Afterwards, the head teacher invited me to the lunch with the honored guests, where the offerings included goat, chicken and offals, plus nshima dispensed out of a (presumably clean) garbage can.
I took Tuesday off.

Saturday, June 14, 2008


we finally got our new bikes last week. This means we no longer share one, a huge improvement in our quality of life. We celebrated by riding them home from chipata, a five hour trek.
I have already had my first flat tire. I was prepared to fix it myself with my pc issued pump and patch kit but Zambian men can not abide a damsel in distress so several stopped to help. And to get a look at the highly coveted trek mountain bike, i suspect. A guy appropriately named gabriel got me back on the road.
A few days earlier we had another mishap when our approach caused a kid to steer his ox cart into a pothole. The hitch came loose and the ox ran into the ditch. We stopped along with several Zambians of course and got it fixed.
Luckily the bikes came with shiny new helmets too. Hazards abound. And opportunities.

Thursday, June 12, 2008

Nature Report

Every night when I brush my teeth, I get to look at stars, including the dense swath of Milky Way I never knew I couldn’t see back home. Also, we get buzzed by bats when we sit on the hammock for our evening wine and sunset ritual. Rough life, I know.
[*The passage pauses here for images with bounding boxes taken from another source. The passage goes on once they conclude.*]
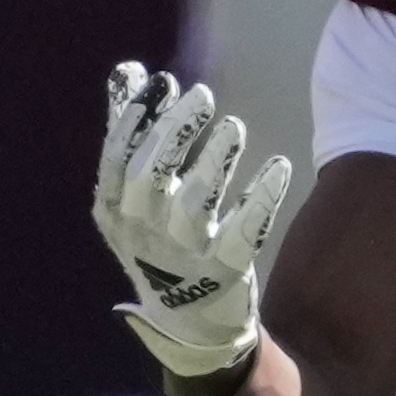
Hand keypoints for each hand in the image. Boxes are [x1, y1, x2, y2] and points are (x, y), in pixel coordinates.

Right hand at [94, 66, 290, 374]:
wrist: (190, 323)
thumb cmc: (161, 239)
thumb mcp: (137, 193)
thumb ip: (133, 131)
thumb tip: (128, 72)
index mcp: (116, 212)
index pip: (116, 161)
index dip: (135, 120)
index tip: (161, 80)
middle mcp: (143, 234)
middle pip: (150, 179)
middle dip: (173, 134)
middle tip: (202, 93)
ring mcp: (183, 257)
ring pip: (194, 207)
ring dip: (214, 163)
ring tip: (235, 126)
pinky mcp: (225, 273)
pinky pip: (242, 236)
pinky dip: (260, 201)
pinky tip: (279, 166)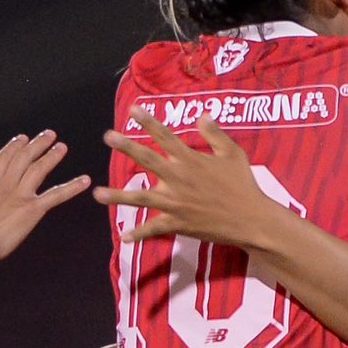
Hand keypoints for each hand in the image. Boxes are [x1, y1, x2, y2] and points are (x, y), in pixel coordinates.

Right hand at [0, 131, 92, 261]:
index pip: (3, 159)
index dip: (13, 146)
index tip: (22, 138)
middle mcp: (6, 185)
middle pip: (23, 158)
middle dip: (36, 145)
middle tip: (49, 135)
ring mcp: (20, 195)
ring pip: (38, 169)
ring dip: (51, 156)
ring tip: (61, 147)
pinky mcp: (32, 209)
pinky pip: (56, 194)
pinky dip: (72, 187)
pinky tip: (84, 181)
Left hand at [91, 107, 285, 244]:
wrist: (250, 219)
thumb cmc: (243, 184)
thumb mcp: (233, 154)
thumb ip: (215, 134)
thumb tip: (202, 115)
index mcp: (190, 160)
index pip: (165, 136)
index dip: (149, 122)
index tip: (133, 110)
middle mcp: (178, 178)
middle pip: (147, 160)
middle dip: (126, 147)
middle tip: (108, 136)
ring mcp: (175, 203)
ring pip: (140, 198)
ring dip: (118, 196)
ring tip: (97, 194)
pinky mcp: (177, 223)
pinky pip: (154, 229)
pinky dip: (139, 234)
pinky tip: (123, 237)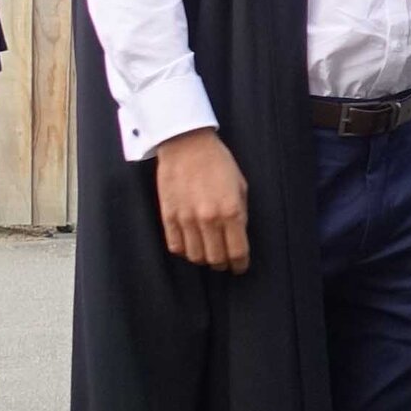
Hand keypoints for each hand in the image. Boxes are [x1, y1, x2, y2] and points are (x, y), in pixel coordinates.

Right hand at [154, 129, 249, 273]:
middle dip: (223, 264)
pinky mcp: (169, 217)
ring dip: (204, 259)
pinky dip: (185, 251)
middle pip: (216, 259)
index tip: (240, 267)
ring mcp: (186, 219)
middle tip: (225, 261)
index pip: (238, 251)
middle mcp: (209, 219)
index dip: (241, 264)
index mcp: (231, 211)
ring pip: (196, 256)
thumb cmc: (217, 162)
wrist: (186, 144)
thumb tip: (239, 235)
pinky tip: (191, 245)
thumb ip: (241, 213)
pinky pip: (176, 246)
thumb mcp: (240, 185)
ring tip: (208, 253)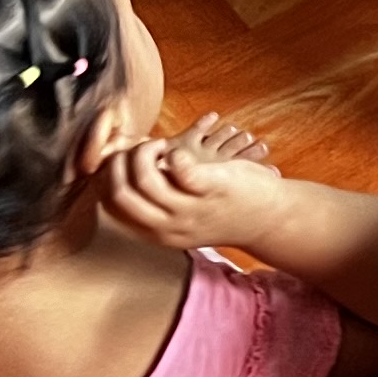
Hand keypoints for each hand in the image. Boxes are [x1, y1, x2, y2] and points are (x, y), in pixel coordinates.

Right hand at [104, 114, 288, 249]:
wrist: (270, 218)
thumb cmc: (221, 209)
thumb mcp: (181, 215)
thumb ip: (155, 201)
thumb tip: (124, 168)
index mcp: (156, 232)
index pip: (110, 204)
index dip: (107, 176)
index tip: (122, 158)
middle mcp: (169, 226)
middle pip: (120, 194)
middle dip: (119, 162)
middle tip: (138, 148)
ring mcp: (191, 210)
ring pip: (145, 179)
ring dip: (145, 152)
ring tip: (161, 144)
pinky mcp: (212, 188)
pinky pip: (179, 168)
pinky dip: (173, 152)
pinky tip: (179, 150)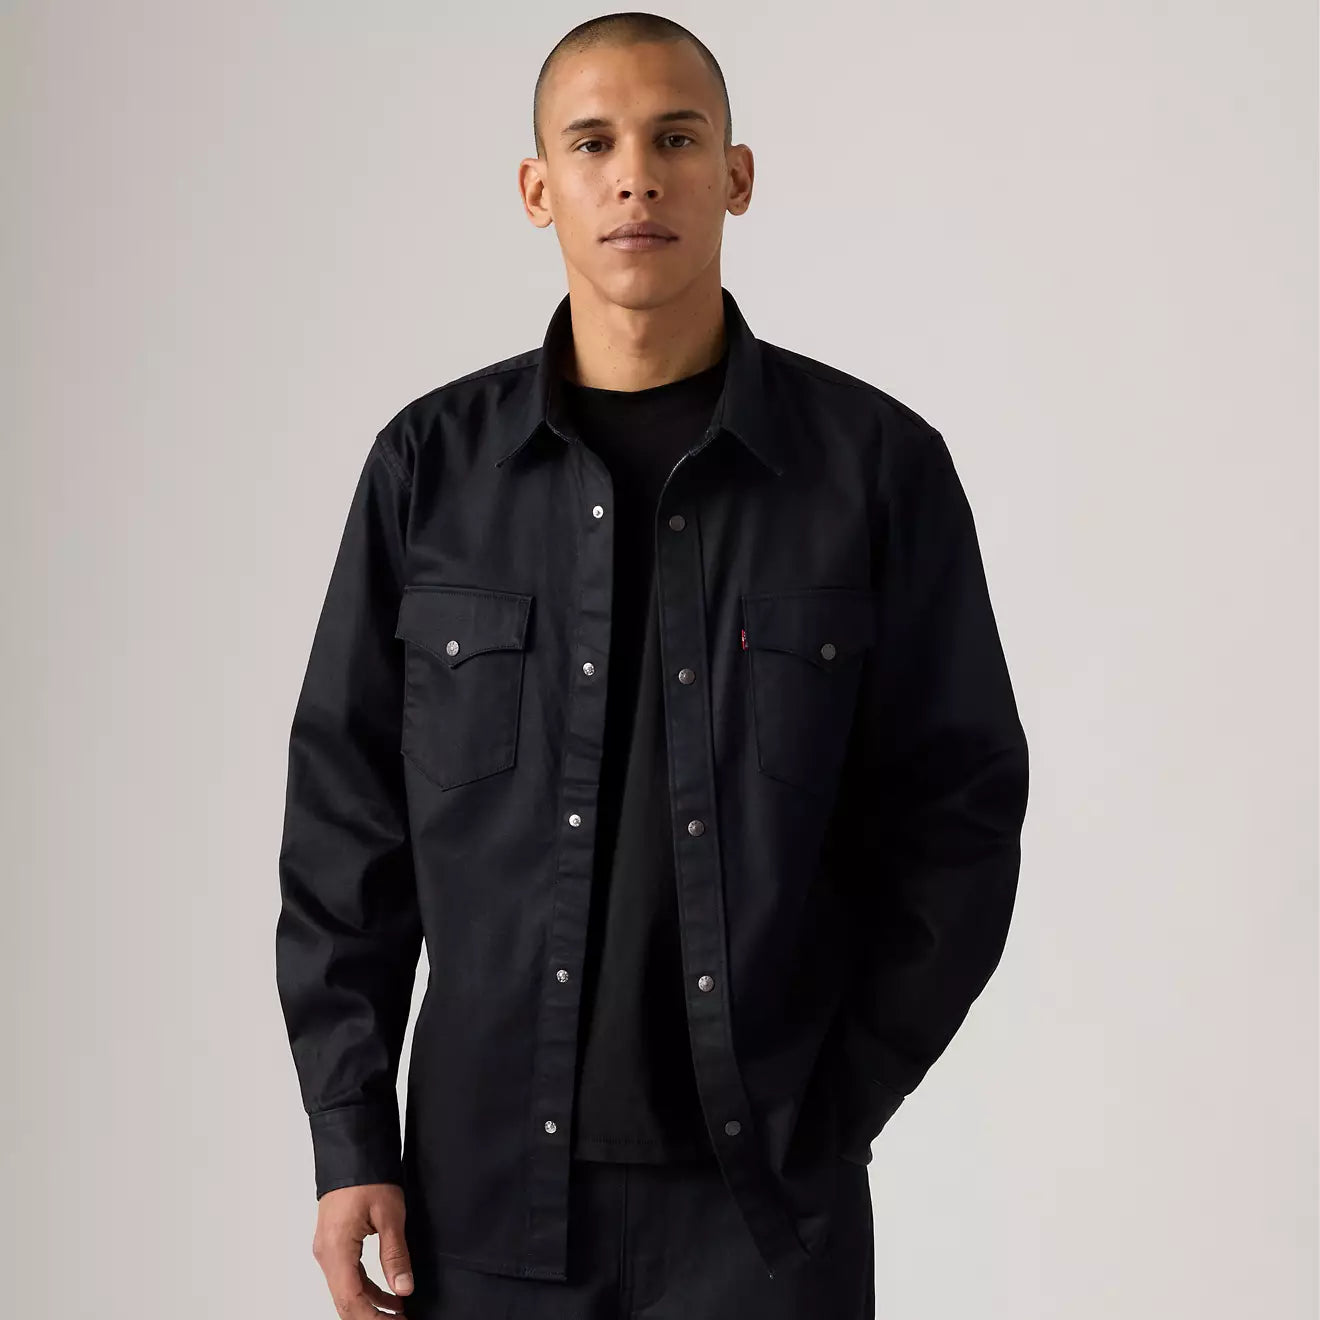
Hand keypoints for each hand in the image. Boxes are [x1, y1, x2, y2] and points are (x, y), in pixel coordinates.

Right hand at [311, 1182, 414, 1316]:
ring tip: (401, 1312)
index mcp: (336, 1249)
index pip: (351, 1301)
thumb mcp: (389, 1214)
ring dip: (372, 1306)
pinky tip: (390, 1294)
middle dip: (373, 1318)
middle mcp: (326, 1254)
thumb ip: (395, 1255)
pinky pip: (348, 1276)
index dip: (374, 1319)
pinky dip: (367, 1289)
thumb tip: (404, 1288)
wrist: (352, 1149)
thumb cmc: (368, 1175)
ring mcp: (328, 1249)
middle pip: (346, 1302)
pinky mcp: (334, 1243)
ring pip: (347, 1291)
There is no trash here except what is truly trash, but Trevor and I have still managed to start dumpster diving. We’ve started burning corn cobs for fuel, an endless supply of which our neighbors are chucking as they hull corn. Why they don’t save them for their own use, we don’t know, but we’ve been grabbing and hoarding them beforethey have a chance to burn them.

Thursday, June 5, 2008


A few years ago the New York Times magazine ran a great piece following a t-shirt from a New York thrift store to an African market. We have taken our place in that cycle, from the sacks I delivered to the Salvation Army during our move to the shirt I am wearing today. I bought it out of a pile on the street in Chipata for 1500 kwacha, about 40 cents. It had a thrift tag stapled on marking it down from a buck seventy nine. I washed it but it still smells like a thrift store. Trevor saw a guy in a shirt from Tuscaloosa, where we went to grad school. Soon we will see something we donated ourselves and will have to decide if we should buy it back.
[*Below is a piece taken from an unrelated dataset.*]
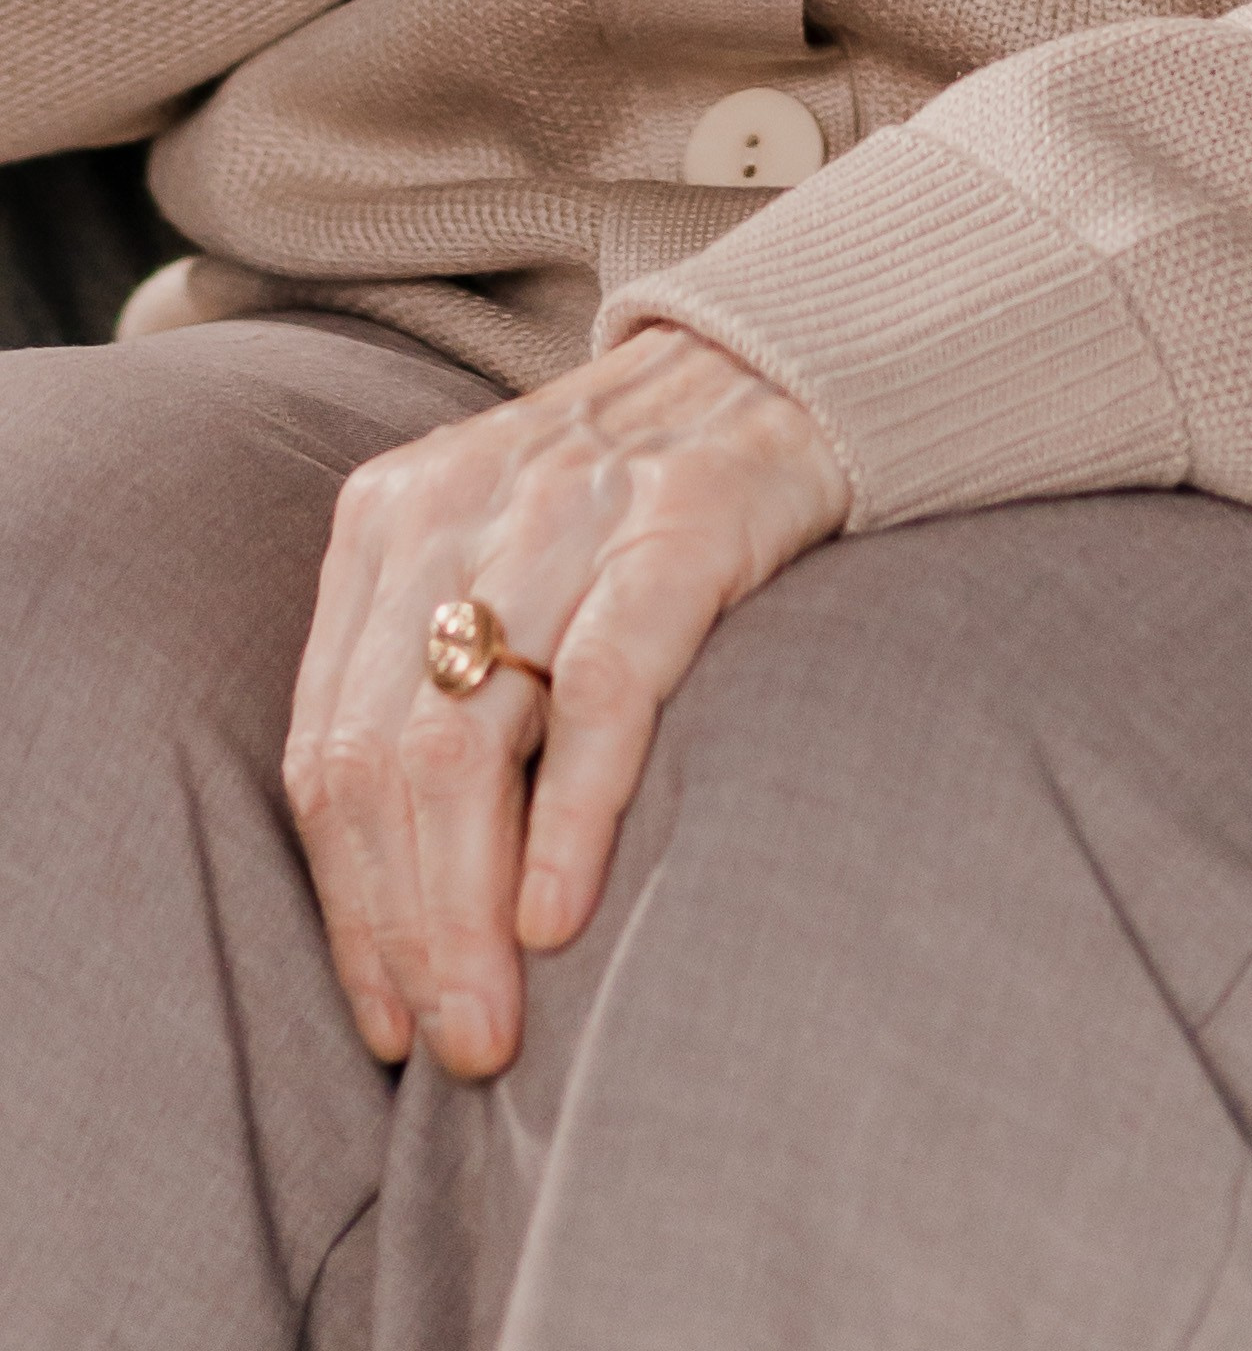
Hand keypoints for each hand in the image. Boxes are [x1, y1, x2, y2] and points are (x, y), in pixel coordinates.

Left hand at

We've been in zambia three months now. I have finally stopped patting the wall for a light switch every time I enter a darkened room.
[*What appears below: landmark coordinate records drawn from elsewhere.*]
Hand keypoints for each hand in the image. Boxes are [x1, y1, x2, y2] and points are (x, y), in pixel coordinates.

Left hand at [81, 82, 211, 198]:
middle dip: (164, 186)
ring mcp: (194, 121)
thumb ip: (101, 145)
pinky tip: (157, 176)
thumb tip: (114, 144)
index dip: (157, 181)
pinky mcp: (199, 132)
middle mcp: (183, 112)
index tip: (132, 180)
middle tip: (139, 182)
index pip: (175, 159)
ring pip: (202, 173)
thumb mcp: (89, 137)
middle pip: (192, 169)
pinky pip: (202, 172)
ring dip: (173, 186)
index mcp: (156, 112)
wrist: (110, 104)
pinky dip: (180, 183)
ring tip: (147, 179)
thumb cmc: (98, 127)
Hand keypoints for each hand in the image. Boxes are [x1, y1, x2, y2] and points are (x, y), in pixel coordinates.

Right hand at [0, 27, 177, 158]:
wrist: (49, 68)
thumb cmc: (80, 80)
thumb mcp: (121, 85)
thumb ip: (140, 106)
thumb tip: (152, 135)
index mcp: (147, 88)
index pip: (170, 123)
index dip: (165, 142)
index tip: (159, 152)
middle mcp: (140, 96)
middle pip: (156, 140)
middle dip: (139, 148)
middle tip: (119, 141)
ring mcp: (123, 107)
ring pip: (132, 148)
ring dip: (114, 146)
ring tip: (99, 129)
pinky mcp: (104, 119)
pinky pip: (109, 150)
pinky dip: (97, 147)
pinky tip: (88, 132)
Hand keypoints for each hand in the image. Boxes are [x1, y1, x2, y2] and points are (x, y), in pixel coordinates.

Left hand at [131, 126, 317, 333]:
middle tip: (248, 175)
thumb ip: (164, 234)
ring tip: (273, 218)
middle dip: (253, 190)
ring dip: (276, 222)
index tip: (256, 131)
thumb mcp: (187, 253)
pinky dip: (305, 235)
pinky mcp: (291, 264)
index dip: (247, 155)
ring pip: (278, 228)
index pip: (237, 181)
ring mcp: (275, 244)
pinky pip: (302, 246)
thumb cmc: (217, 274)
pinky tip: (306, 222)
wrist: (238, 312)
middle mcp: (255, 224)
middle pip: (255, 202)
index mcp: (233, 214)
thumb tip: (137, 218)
My mom and Trevor's aunt are worried that he is starving.I am happy to report that we are eating very well. Last week in town we made real bagels, inspired by the Encyclopedia of Country Living. Tonight I plan to make cheesy cabbage using powder from Grace. Even now I am snacking on goldfish crackers. Butthis weekend we got the biggest thrill yet when we received a pound of coffee beans from Lea who used her Whole Foods discount. We both huffed the coffee bag. I actuallygot teary. I spent the rest of the weekend daydreaming about whole foods and their carrot cake cupcakes with cream cheese frosting and little piped carrots on top.If any readers out there are fast food kleptos, throw a few packs of splenda into your next letter, ok? Ok thank you! Love lisa

Africa Freedom

Yesterday we went to town hoping to avail ourselves of electricity, but it was Africa Freedom Day so the school was closed. Back home, we hedged our bets and didn't fix lunch. Inevitably the call to shima came soon after. I ate my beans with the women and children as usual. In theory this helps with language. But yesterday I said nothing, just watched our host's sister hull corn by hand. The house is surrounded by sacks of grain but they hardly seem to have made a dent in the pile of corn.